Libya is a good example of just how tricky all the international stuff can be.
Rebels want to “take their country back,” sounding like Tim Pawlenty recently. The rebels are leaderless (maybe Pawlenty could help them).
Mr. Gadhafi apparently threatened slaughtering Libyans who opposed him. Do we stand by, or try stopping it? We’ve no right to “get” Gadhafi — it’s not our country. It would further damage the U.S. world image, especially the Middle East, where all that oil is just waiting for people like the Koch brothers, or Dick Cheney.
The U.S. would look almost as bad doing nothing. Like Pontius Pilate, we’ll initiate a no-fly zone, then wash our hands of it quickly.
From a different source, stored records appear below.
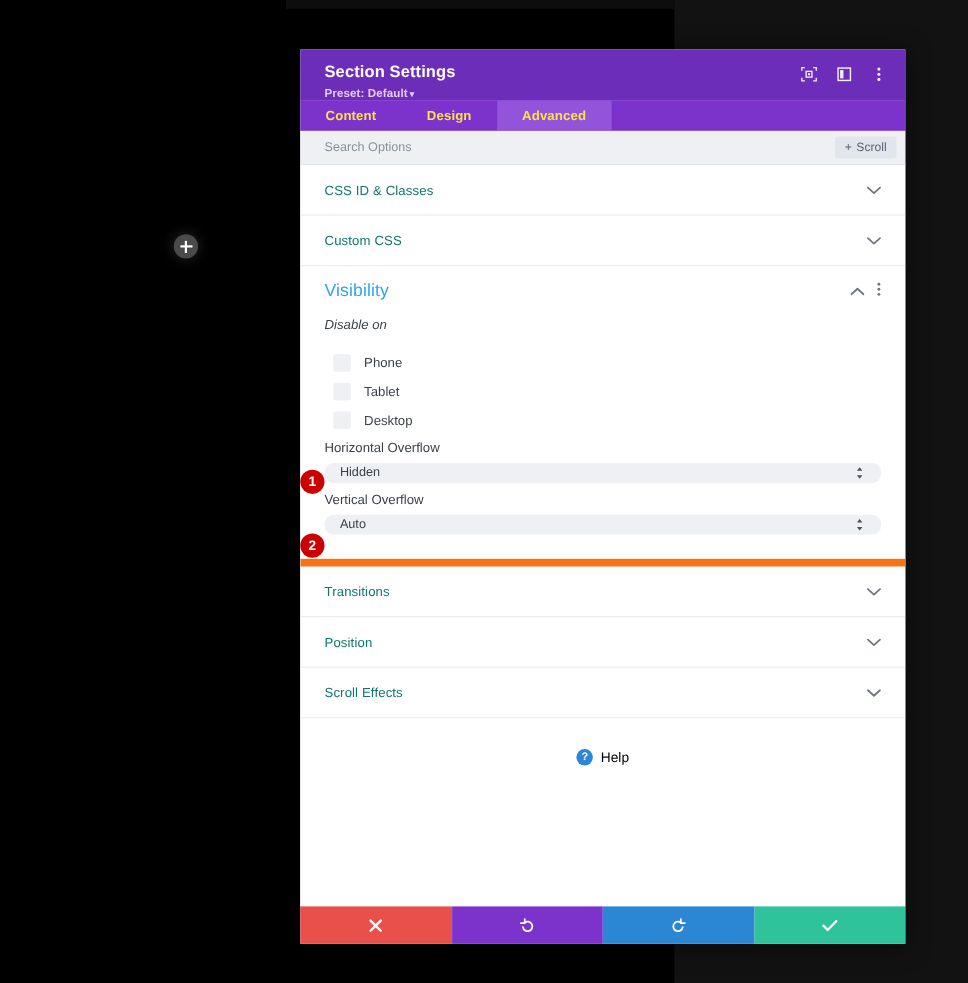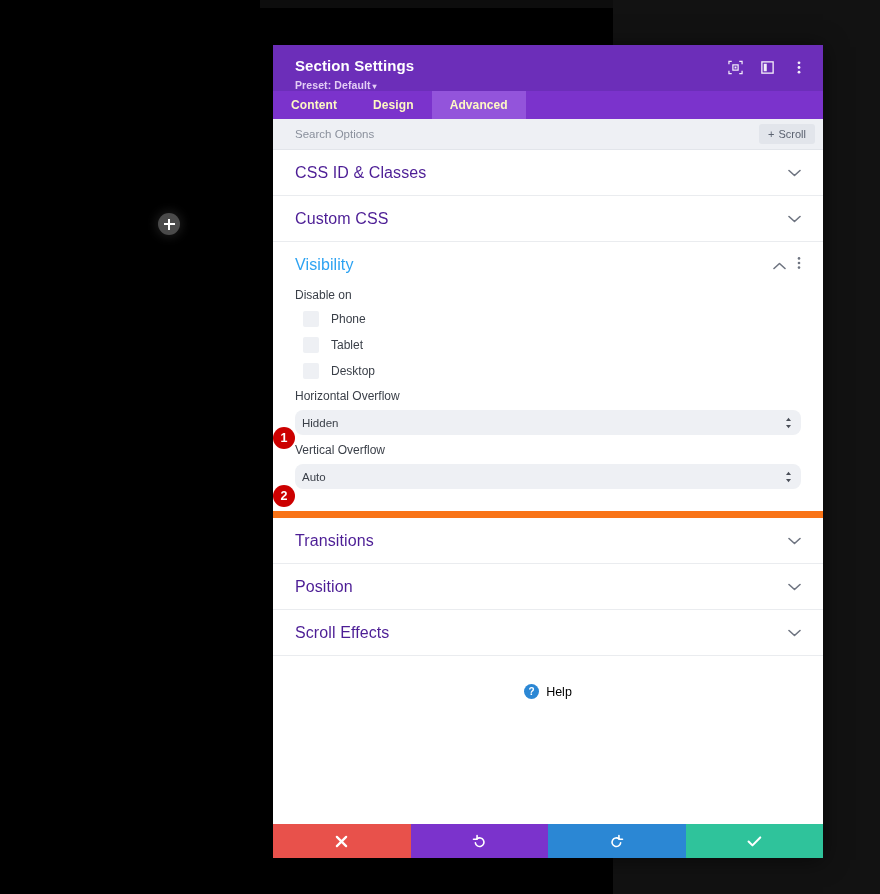--- a/index.html
+++ b/index.html
@@ -120,24 +120,24 @@
   }
 
   
   .modal-tabs {
     background: #7b33cc;
     display: flex;
     height: 28px;
     align-items: stretch;
   }
   .tab {
-    padding: 0 18px;
-    display: flex;
-    align-items: center;
-    color: #fef9c3;
+    padding: 0 23px;
+    display: flex;
+    align-items: center;
+    color: #fde047;
     font-size: 12px;
     font-weight: bold;
     letter-spacing: 0.1px;
   }
   .tab.active { background: #9354db; }
 
   
   .search-row {
     background: #eef0f4;
     border-bottom: 1px solid #e2e5ea;
@@ -181,22 +181,22 @@
   
   .accordion {
     border-bottom: 1px solid #eaecef;
     padding: 0 22px;
     height: 45px;
     display: flex;
     align-items: center;
     justify-content: space-between;
   }
   .accordion-title {
-    font-size: 16px;
-    color: #4c1d95;
+    font-size: 12px;
+    color: #0f766e;
     letter-spacing: 0.1px;
   }
   .chev {
     color: #6e7480;
     font-size: 12px;
     line-height: 1;
   }
 
   
   .section-open { border-bottom: 7px solid #f97316; }
@@ -215,21 +215,22 @@
   .section-open-actions {
     display: flex;
     align-items: center;
     gap: 11px;
   }
   .section-open-body { padding: 0 22px 22px 22px; }
 
   .field-label {
     font-size: 12px;
     color: #3a3f48;
-    margin-bottom: 9px;
+    margin-bottom: 20px;
+    font-style: italic;
   }
   .checkbox-row {
     display: flex;
     align-items: center;
     margin-bottom: 10px;
     padding-left: 8px;
   }
   .checkbox-box {
     width: 16px;
     height: 16px;
@@ -244,26 +245,26 @@
   }
 
   .select-label {
     font-size: 12px;
     color: #3a3f48;
     margin-top: 8px;
     margin-bottom: 7px;
   }
   .select-wrap {
     position: relative;
-    height: 25px;
+    height: 18px;
     background: #eef0f4;
     border-radius: 8px;
     display: flex;
     align-items: center;
-    padding: 0 7px;
+    padding: 0 14px;
   }
   .select-value {
     font-size: 11.5px;
     color: #3a3f48;
     flex: 1;
   }
   .spinner {
     display: flex;
     flex-direction: column;
     align-items: center;

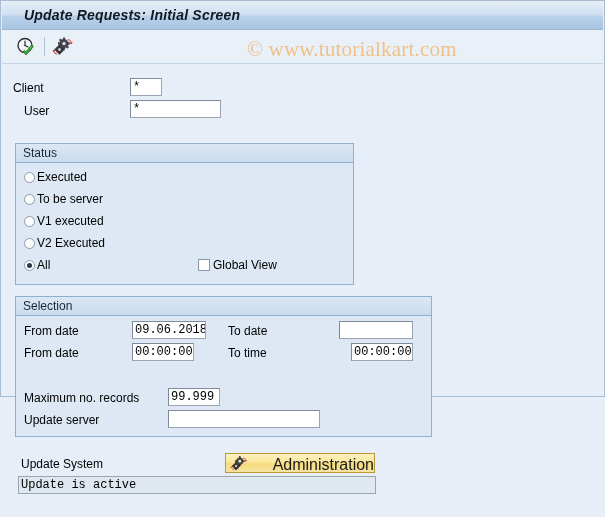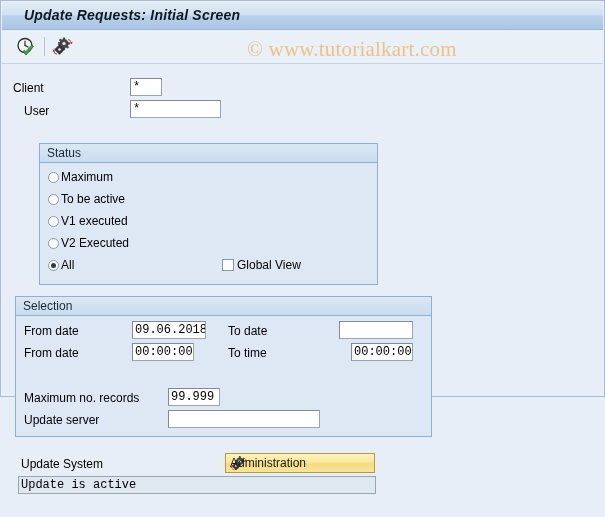--- a/index.html
+++ b/index.html
@@ -206,22 +206,22 @@
     position: absolute;
     box-sizing: border-box;
     background: linear-gradient(to bottom, #fdf2c0 0%, #fbe79a 45%, #f7dc7c 55%, #f6e3a4 100%);
     border: 1px solid #b79a3c;
     cursor: pointer;
   }
   .admin-btn-label {
     position: absolute;
     left: 4px; right: 0;
     top: 2px;
-    text-align: left;
-    font-size: 12px;
+    text-align: right;
+    font-size: 16px;
     color: #1a1a1a;
   }
   .admin-btn-icon {
     position: absolute;
     left: 4px;
     top: 1px;
     width: 18px;
     height: 18px;
   }
 </style>
@@ -274,33 +274,33 @@
   </div>
 
   <div class="watermark">© www.tutorialkart.com</div>
 
   <div class="lbl" style="left:12px; top:80px;">Client</div>
   <div class="inp" style="left:129px; top:77px; width:32px;" placeholder="">*</div>
 
   <div class="lbl" style="left:23px; top:103px;text-align:center;">User</div>
   <div class="inp sel-first" style="left:129px; top:99px; width:91px;" placeholder="">*</div>
 
-  <div class="group" style="left:14px; top:142px; width:339px; height:142px;margin-left:24px;">
+  <div class="group" style="left:14px; top:142px; width:339px; height:142px;">
     <div class="group-hdr">
       <span>Status</span>
     </div>
 
     <div class="radio-row" style="left:8px; top:26px;">
       <span class="radio-mark"></span>
-      <span class="radio-text">Maximum</span>
+      <span class="radio-text">Executed</span>
     </div>
 
     <div class="radio-row" style="left:8px; top:48px;">
       <span class="radio-mark"></span>
-      <span class="radio-text">To be active</span>
+      <span class="radio-text">To be server</span>
     </div>
 
     <div class="radio-row" style="left:8px; top:70px;">
       <span class="radio-mark"></span>
       <span class="radio-text">V1 executed</span>
     </div>
 
     <div class="radio-row" style="left:8px; top:92px;">
       <span class="radio-mark"></span>
       <span class="radio-text">V2 Executed</span>

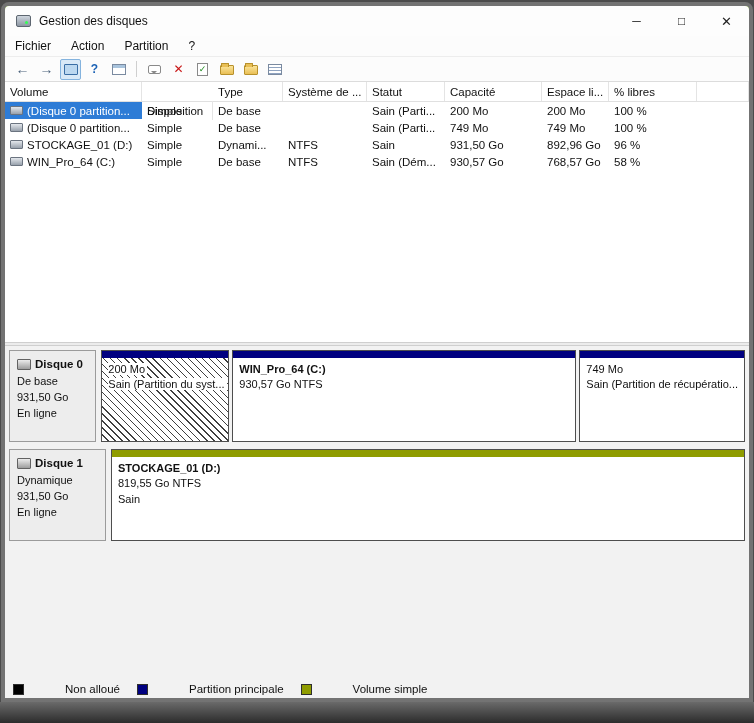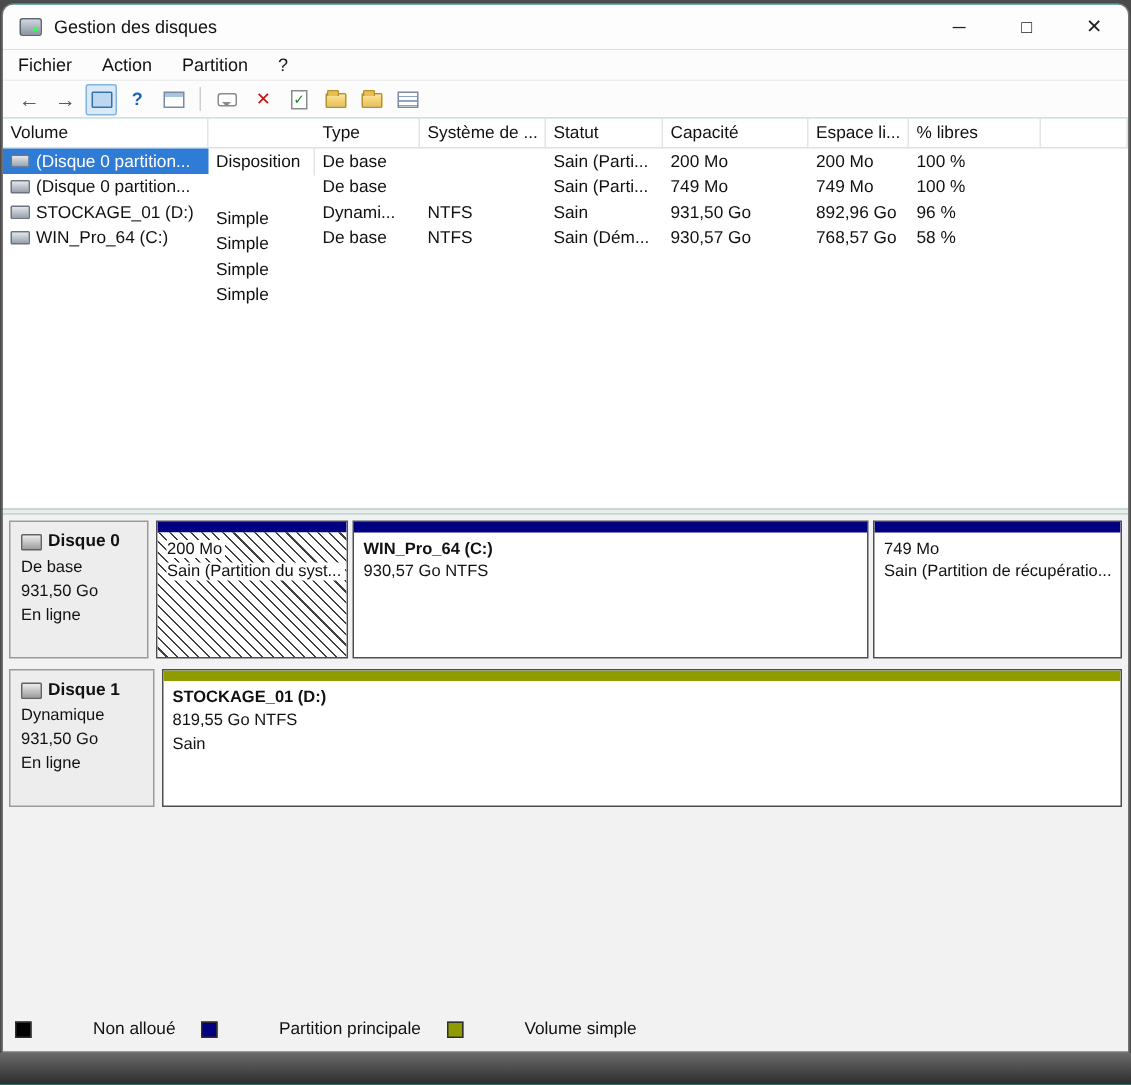--- a/index.html
+++ b/index.html
@@ -9,21 +9,21 @@
     background:#4b4b4b;
     font-family:"Liberation Sans","DejaVu Sans",sans-serif;
     color:#111;
   }
   .desktop-strip{
     position:absolute; left:0; top:702px; width:754px; height:21px;
     background:linear-gradient(#6a6a6a,#2c2c2c);
   }
   .window{
     position:absolute; left:1px; top:2px; width:752px; height:700px;
-    background:#14b8a6; border:1px solid #737373;
+    background:#84cc16; border:4px solid #737373;
     border-radius:8px 8px 0 0; overflow:hidden;
   }
   
   .titlebar{ height:30px; background:#fdfdfd; display:flex; align-items:center; }
   .app-icon{ width:15px; height:12px; margin-left:11px;
     background:linear-gradient(#cfd6de,#8e97a3); border:1px solid #5d6670; border-radius:2px; position:relative;}
   .app-icon::after{ content:""; position:absolute; right:2px; bottom:2px; width:3px; height:3px;
     background:#3f5; border-radius:50%;}
   .title-text{ font-size:12px; margin-left:8px; }
   .controls{ margin-left:auto; display:flex; height:100%; }
@@ -59,21 +59,21 @@
     background:#e9bf55; border:1px solid #b8912b; border-bottom:none; border-radius:1px 1px 0 0;}
   .list-ic{ width:14px; height:11px; border:1px solid #7a8aa0;
     background:linear-gradient(#fff 0 2px,#8fa3c0 2px 3px,#fff 3px 5px,#8fa3c0 5px 6px,#fff 6px 8px,#8fa3c0 8px 9px,#fff 9px);}
   
   .table-section{ height:260px; background:#fff; font-size:11.5px; }
   .thead{ display:flex; height:20px; align-items:center; border-bottom:1px solid #e0e0e0; }
   .th{ height:100%; display:flex; align-items:center; padding:0 5px;
     border-right:1px solid #e4e4e4; white-space:nowrap; overflow:hidden;}
   .c0{width:137px;} .c1{width:71px;margin-top:38px;} .c2{width:70px;} .c3{width:84px;}
   .c4{width:78px;} .c5{width:97px;} .c6{width:67px;} .c7{width:88px;} .cf{flex:1;}
-  .trow{ display:flex; height:17px; align-items:flex-start; }
+  .trow{ display:flex; height:17px; align-items:flex-end; }
   .cell{ height:100%; display:flex; align-items:center; padding:0 5px;
     white-space:nowrap; overflow:hidden;}
   .drive-ic{ width:13px; height:9px; flex:0 0 auto; margin-right:4px;
     background:linear-gradient(#e3e7ec,#98a1ac); border:1px solid #6b7480; border-radius:1px;}
   .trow.selected .cell.c0{ color:#fff; }
   
   .splitter{ height:4px; background:#ececec; border-top:1px solid #cfcfcf; border-bottom:1px solid #cfcfcf;}
   
   .graph{ position:relative; height:358px; background:#f2f2f2; padding:4px 4px 0 4px; }
   .disk-row{ display:flex; height:92px; margin-bottom:7px; }

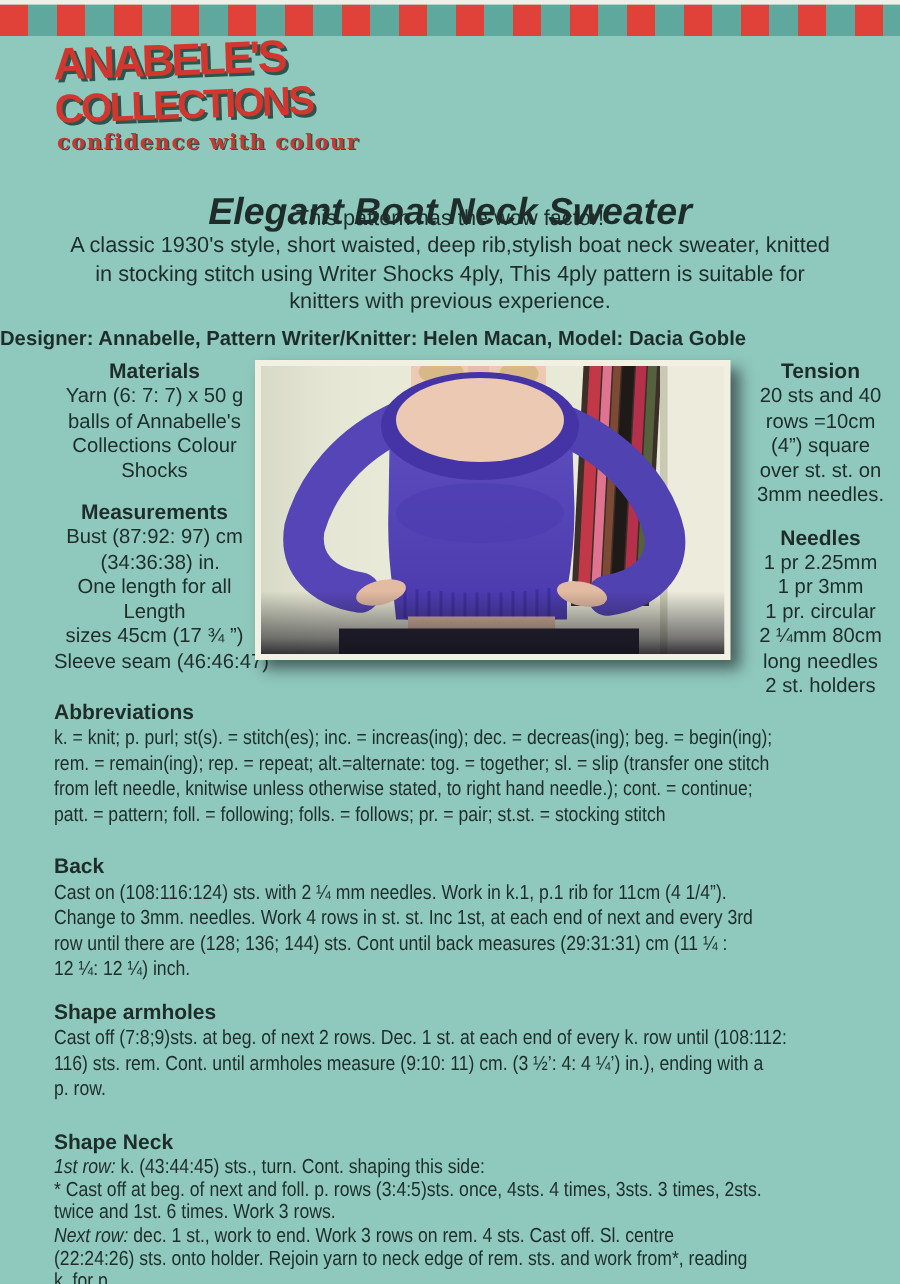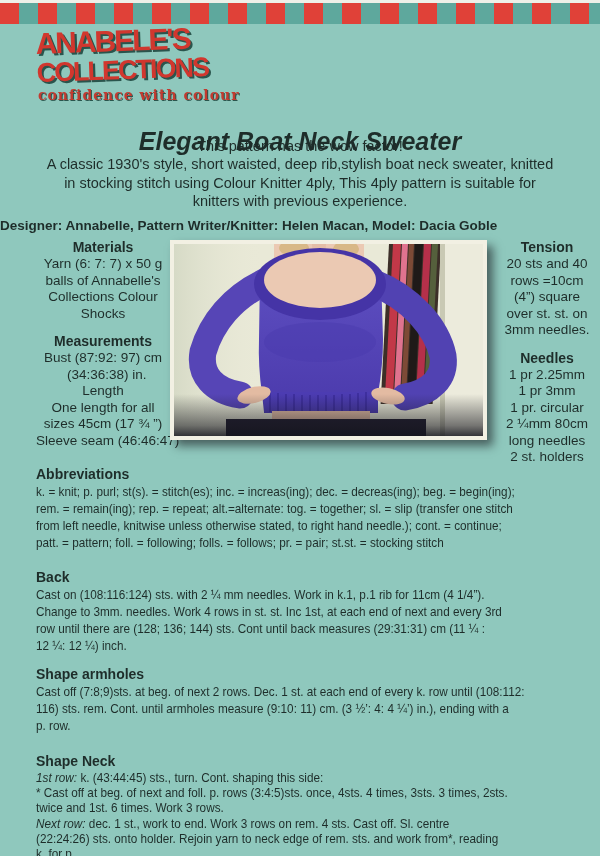--- a/index.html
+++ b/index.html
@@ -60,36 +60,36 @@
   <div class="logo">
     <div class="logo-l1">ANABELE'S</div>
     <div class="logo-l2">COLLECTIONS</div>
   </div>
   <div class="tagline">confidence with colour</div>
 
   <div class="title">Elegant Boat Neck Sweater</div>
   <div class="subtitle">This pattern has the wow factor!</div>
   <div class="desc">
     <div>A classic 1930's style, short waisted, deep rib,stylish boat neck sweater, knitted</div>
-    <div>in stocking stitch using Colour Knitter 4ply, This 4ply pattern is suitable for</div>
+    <div>in stocking stitch using Writer Shocks 4ply, This 4ply pattern is suitable for</div>
     <div>knitters with previous experience.</div>
   </div>
   <div class="credits">Designer: Annabelle, Pattern Writer/Knitter: Helen Macan, Model: Dacia Goble</div>
 
   <div class="col col-left">
     <div class="h">Materials</div>
     <div class="ln">Yarn (6: 7: 7) x 50 g</div>
     <div class="ln">balls of Annabelle's</div>
     <div class="ln">Collections Colour</div>
     <div class="ln">Shocks</div>
     <div class="h gap">Measurements</div>
     <div class="ln">Bust (87:92: 97) cm</div>
     <div class="ln">  (34:36:38) in.</div>
+    <div class="ln">One length for all</div>
     <div class="ln">Length</div>
-    <div class="ln">One length for all</div>
     <div class="ln">sizes 45cm (17 ¾ ”)</div>
     <div class="ln">Sleeve seam (46:46:47)</div>
   </div>
 
   <div class="col col-right">
     <div class="h">Tension</div>
     <div class="ln">20 sts and 40</div>
     <div class="ln">rows =10cm</div>
     <div class="ln">(4”) square</div>
     <div class="ln">over st. st. on</div>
But now Gadhafi could simply wait us out, not attacking the rebels, knowing as soon as we pulled out, he could go right after them again. We don’t dare withdraw.
Of course, we have sanctions, which we used before attacking and invading Iraq. Sanctions resulted in deaths of an estimated 500,000 Iraqi children. Mr. Hussein remained in power, plenty to eat, warm, comfortable.
The common people suffer under sanctions: road workers, union members, clerks, teachers, carpenters, laborers, children, elderly.
Dr. Phil should solve this problem, not politicians.
Our real leaders, the ones seldom heard, foment the rest of us to push for democracy everywhere, getting us really excited about Middle East uprisings. These leaders, that 20 percent who own 84 percent of everything (New York Times 3-21-11), learned that democracy is the easiest way to control people — far better than the dictatorship George W. Bush always wished he had.
Because if you control the money, you can dictate how democracies will function.
The trick is getting everyone, even the so-called religious leaders, to value money over all else.